- Task directions -
Output only the lines below that start at the line containing "vfov_deg: 24.6" and end at the line containing "f_number: 13", with both ends kept.

#### Data shown

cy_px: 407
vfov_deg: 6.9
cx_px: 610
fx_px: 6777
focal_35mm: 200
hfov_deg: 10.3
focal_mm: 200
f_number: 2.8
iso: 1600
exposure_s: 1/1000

########
#### Data shown

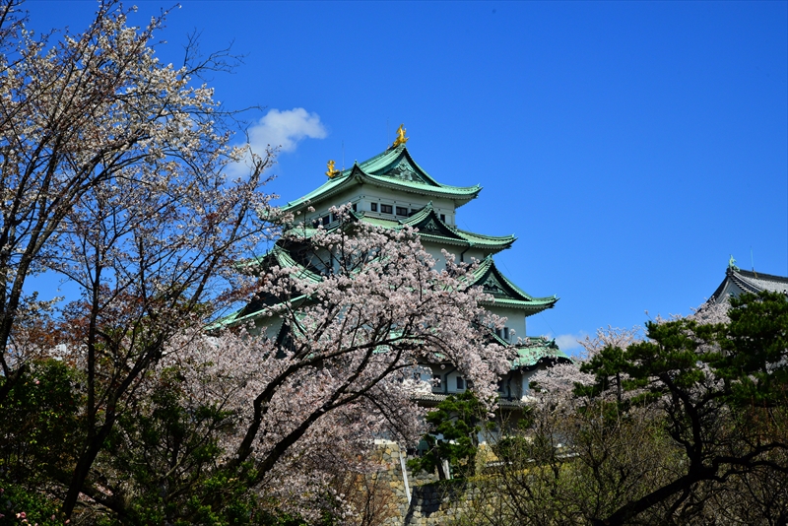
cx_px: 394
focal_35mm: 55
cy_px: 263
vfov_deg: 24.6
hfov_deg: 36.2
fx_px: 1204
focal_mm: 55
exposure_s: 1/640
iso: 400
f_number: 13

########

- Solution -
vfov_deg: 24.6
hfov_deg: 36.2
fx_px: 1204
focal_mm: 55
exposure_s: 1/640
iso: 400
f_number: 13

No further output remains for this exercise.